Я останавливаюсь у выхода, встречаясь с обеспокоенным взглядом Саймона.
— Это был последний раз, когда мы танцевали вместе. Я завязала с парными танцами, и я завязала с тобой, — я смотрю на Михаила. — Понял?
Он коротко кивает мне и отдает честь.
— Да, мэм.
Я высоко держу голову, проталкиваясь сквозь толпу, просачивающуюся из зрительного зала, направляясь к тому месту, где Картер обещал ждать.
Он там. Они все там. Кроме одного.
Я стараюсь не замечать, но точно так же, как его присутствие изменило все мое настроение, вернуло меня к жизни на сцене, внезапное отсутствие Гаррета оставляет во мне боль и усталость, и я вспоминаю, что появление этого человека в моей жизни принесло мне столько счастья, о котором я и не подозревала.
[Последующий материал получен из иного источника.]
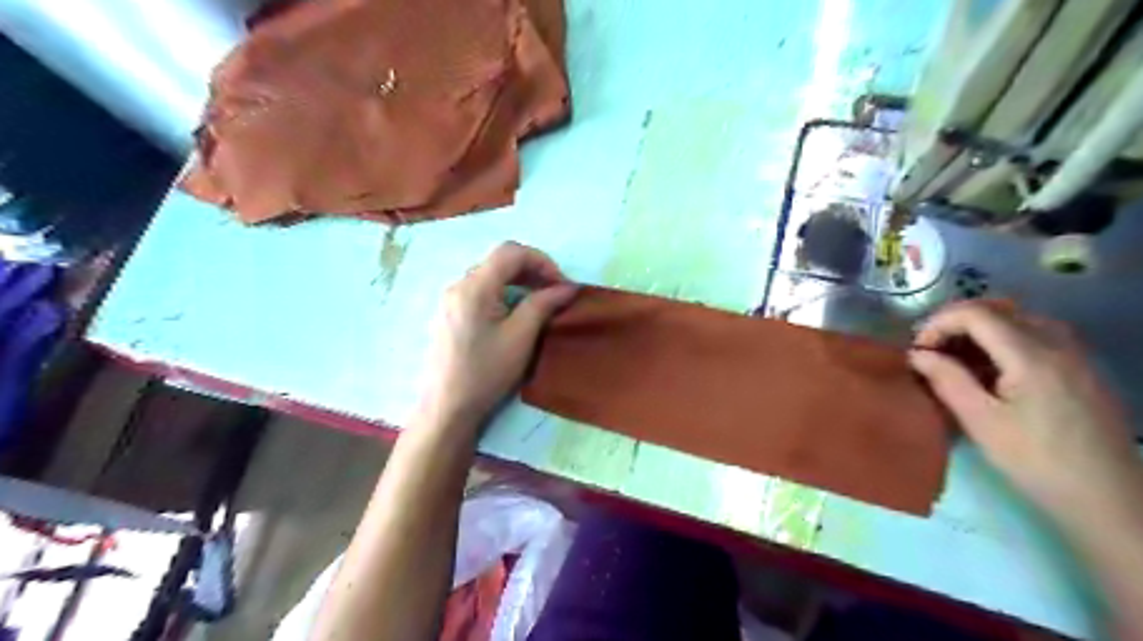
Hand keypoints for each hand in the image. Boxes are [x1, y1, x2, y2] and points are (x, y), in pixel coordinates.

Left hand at [418, 243, 576, 430]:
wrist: (447, 408)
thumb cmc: (486, 373)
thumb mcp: (521, 338)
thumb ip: (543, 305)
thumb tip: (567, 287)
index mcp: (474, 287)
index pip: (510, 251)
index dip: (541, 260)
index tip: (560, 285)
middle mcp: (458, 285)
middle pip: (499, 261)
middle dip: (531, 270)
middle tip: (553, 293)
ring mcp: (450, 300)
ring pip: (489, 275)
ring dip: (517, 281)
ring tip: (538, 303)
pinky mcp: (448, 315)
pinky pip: (479, 291)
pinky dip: (502, 293)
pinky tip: (513, 314)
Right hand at [913, 303, 1142, 527]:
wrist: (1106, 496)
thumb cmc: (1035, 460)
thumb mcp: (980, 421)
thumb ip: (946, 380)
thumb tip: (916, 354)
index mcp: (1031, 355)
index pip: (976, 313)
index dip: (939, 323)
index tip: (919, 351)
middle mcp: (1057, 343)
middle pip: (998, 308)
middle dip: (956, 322)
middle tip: (932, 349)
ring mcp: (1075, 353)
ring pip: (1018, 319)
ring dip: (979, 329)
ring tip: (956, 358)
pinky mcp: (1081, 367)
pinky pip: (1035, 334)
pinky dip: (1002, 339)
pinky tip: (990, 369)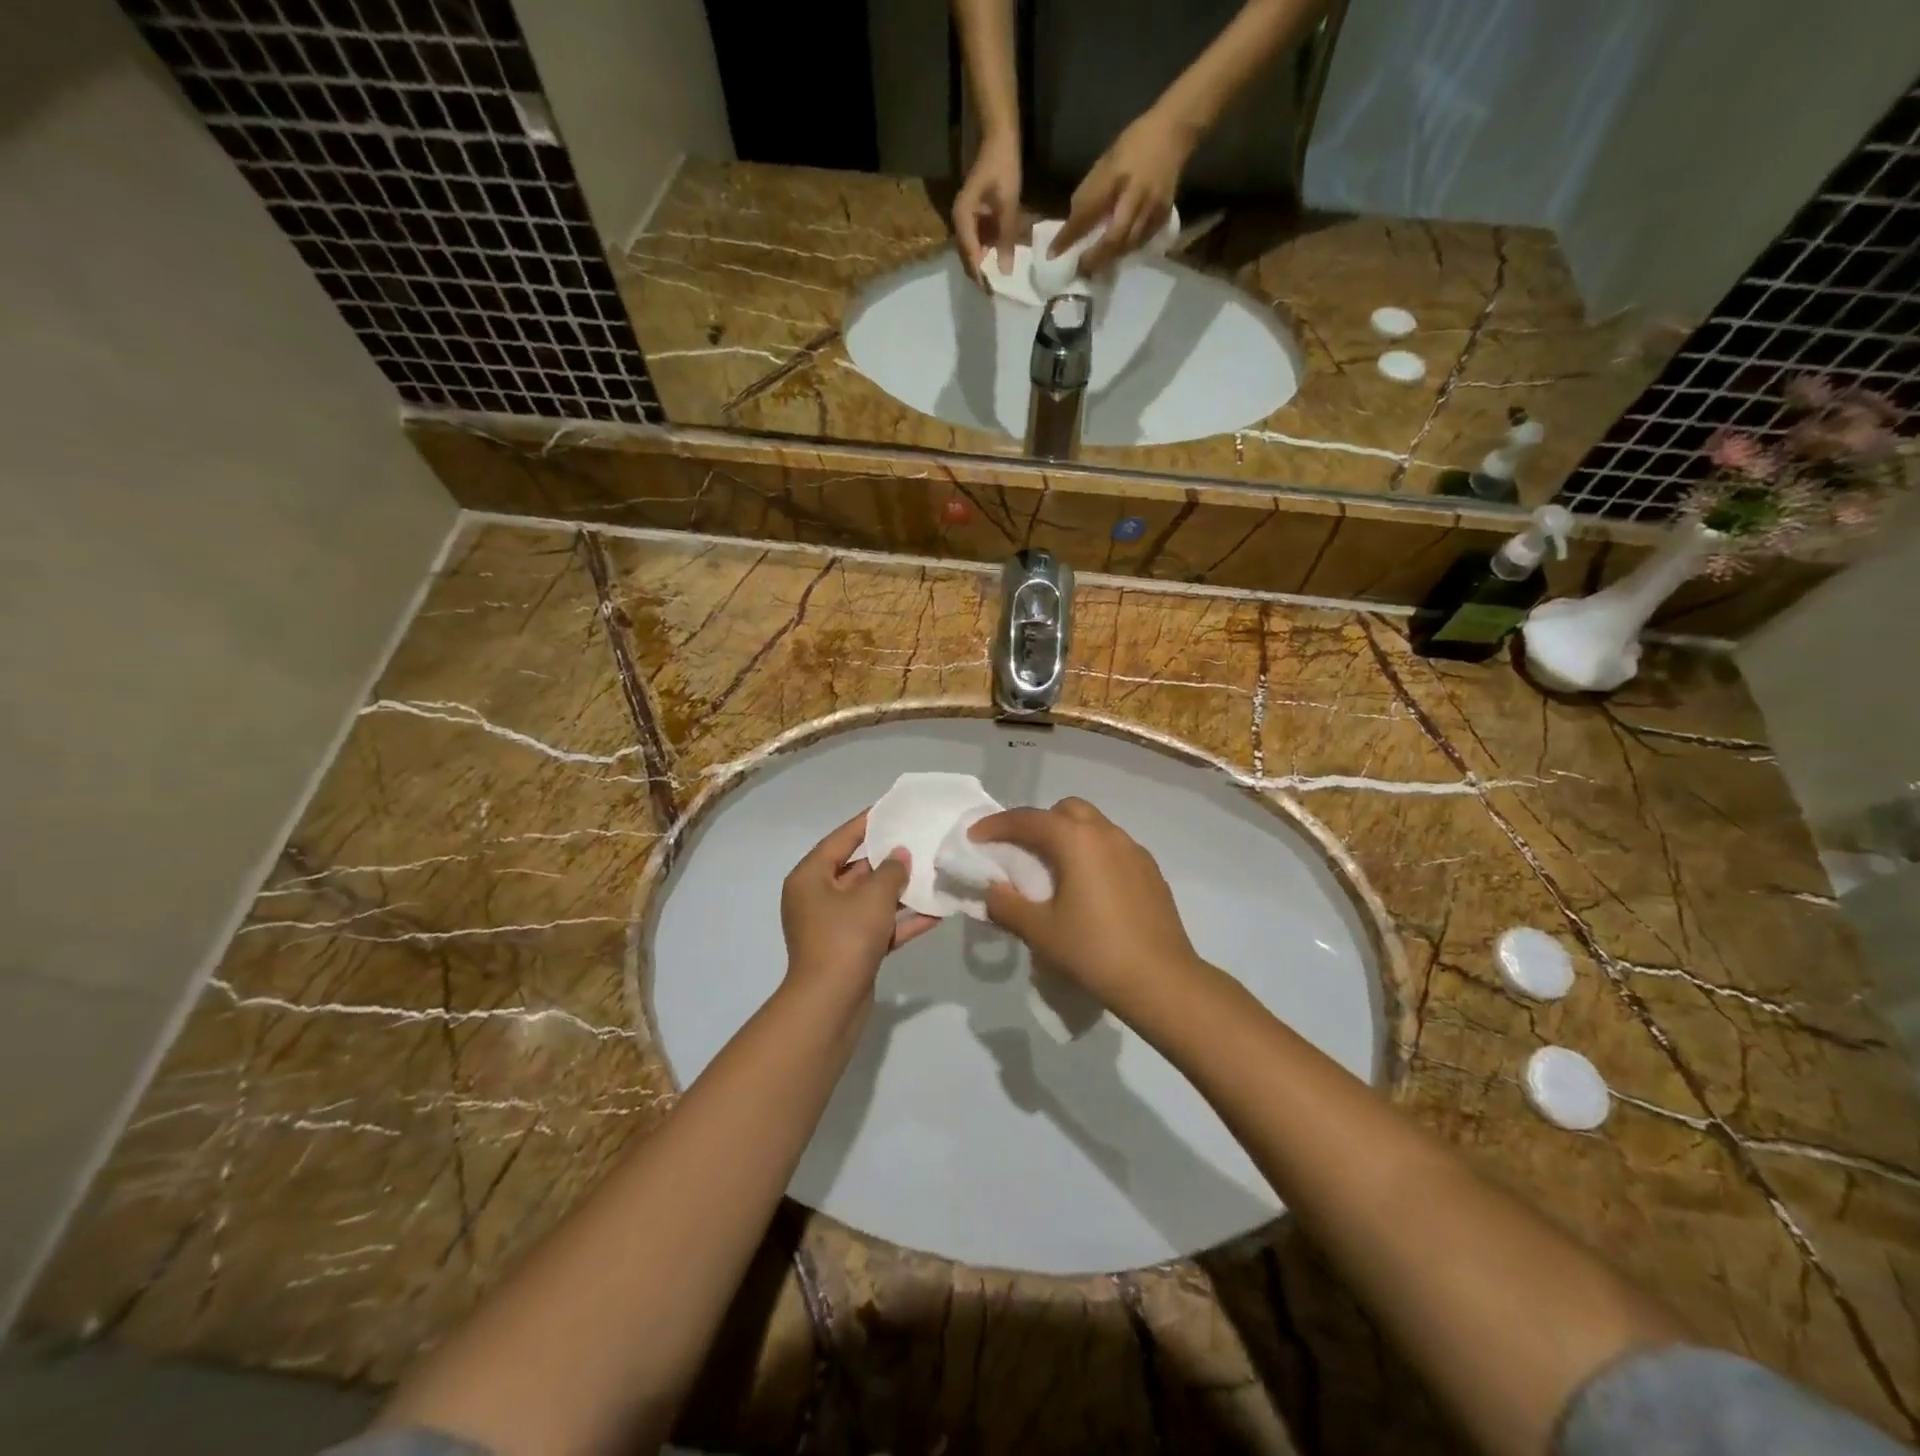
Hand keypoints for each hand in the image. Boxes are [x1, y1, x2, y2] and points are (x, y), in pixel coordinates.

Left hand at [780, 813, 938, 1004]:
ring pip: (870, 900)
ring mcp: (833, 927)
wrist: (830, 1004)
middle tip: (920, 841)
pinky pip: (878, 927)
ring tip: (933, 874)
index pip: (840, 840)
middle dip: (889, 860)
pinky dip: (902, 921)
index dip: (866, 823)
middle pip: (856, 870)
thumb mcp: (872, 897)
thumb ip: (891, 871)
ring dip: (899, 891)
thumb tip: (900, 854)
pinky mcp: (851, 951)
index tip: (891, 809)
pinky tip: (935, 913)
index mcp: (810, 878)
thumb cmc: (845, 937)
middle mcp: (817, 898)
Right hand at [952, 131, 1022, 287]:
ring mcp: (965, 219)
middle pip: (967, 256)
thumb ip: (1006, 239)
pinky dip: (988, 252)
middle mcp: (959, 222)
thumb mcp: (1008, 205)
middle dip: (979, 274)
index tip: (989, 294)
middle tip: (994, 292)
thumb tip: (1005, 271)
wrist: (998, 139)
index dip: (979, 276)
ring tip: (998, 281)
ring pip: (973, 250)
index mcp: (963, 218)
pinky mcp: (974, 217)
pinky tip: (999, 260)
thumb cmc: (1003, 167)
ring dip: (984, 264)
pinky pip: (979, 240)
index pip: (969, 255)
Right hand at [968, 798, 1205, 1023]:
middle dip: (1038, 823)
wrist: (1162, 980)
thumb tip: (993, 889)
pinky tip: (1088, 888)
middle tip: (1019, 851)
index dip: (997, 825)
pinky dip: (1091, 853)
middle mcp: (1107, 834)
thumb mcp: (1040, 931)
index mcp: (1077, 840)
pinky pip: (1112, 847)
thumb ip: (1008, 904)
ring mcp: (1134, 850)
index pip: (1029, 819)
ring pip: (1093, 826)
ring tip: (1053, 870)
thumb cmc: (1094, 951)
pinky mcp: (1151, 870)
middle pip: (1065, 811)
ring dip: (1067, 837)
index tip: (975, 837)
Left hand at [1051, 107, 1195, 276]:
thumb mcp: (1106, 161)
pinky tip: (1115, 256)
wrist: (1175, 132)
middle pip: (1113, 238)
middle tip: (1078, 270)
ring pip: (1127, 245)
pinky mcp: (1163, 216)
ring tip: (1094, 268)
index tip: (1053, 254)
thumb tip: (1073, 223)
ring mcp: (1153, 208)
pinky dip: (1126, 252)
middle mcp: (1136, 195)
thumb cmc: (1134, 144)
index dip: (1069, 235)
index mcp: (1117, 176)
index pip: (1087, 212)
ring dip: (1109, 259)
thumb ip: (1091, 191)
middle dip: (1093, 258)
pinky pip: (1141, 242)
Без него так ошеломляюще тихо и серо, и я ненавижу это.
Ярость, которую испытывает Картер, столь же ощутима, как и моя собственная, когда я приближаюсь к нему. Он открывает рот, и я тычу пальцем ему в лицо.
— Даже не начинай. Я не хочу слышать его гребаного имени. Ни сегодня, ни завтра, и если ты все равно упомянешь об этом, ты будешь следующим, кому я дам пощечину сегодня вечером, понял?
Губы Картера сжимаются, глаза широко распахнуты.
— Понял. Я схожу за машиной.
Меня хватают за плечи, передают из рук в руки, семья и друзья хвалят мое выступление, и когда я делаю шаг назад, чтобы подышать свежим воздухом, чья-то рука обхватывает меня за локоть и тянет за угол.
Гаррет берет мое лицо в свои сильные руки, большими пальцами проводит по моим скулам, его взгляд касается каждого дюйма моего тела. Его взгляд тверд, он полон такой глубокой ярости, что его хватка дрожит. Но там есть что-то еще. Что-то осязаемое. Что-то сильное, глубокое и подлинное, что сбивает меня с толку, потому что раньше я верила, что видела это, но прошлую ночь я провела, убеждая себя, что этого никогда не было.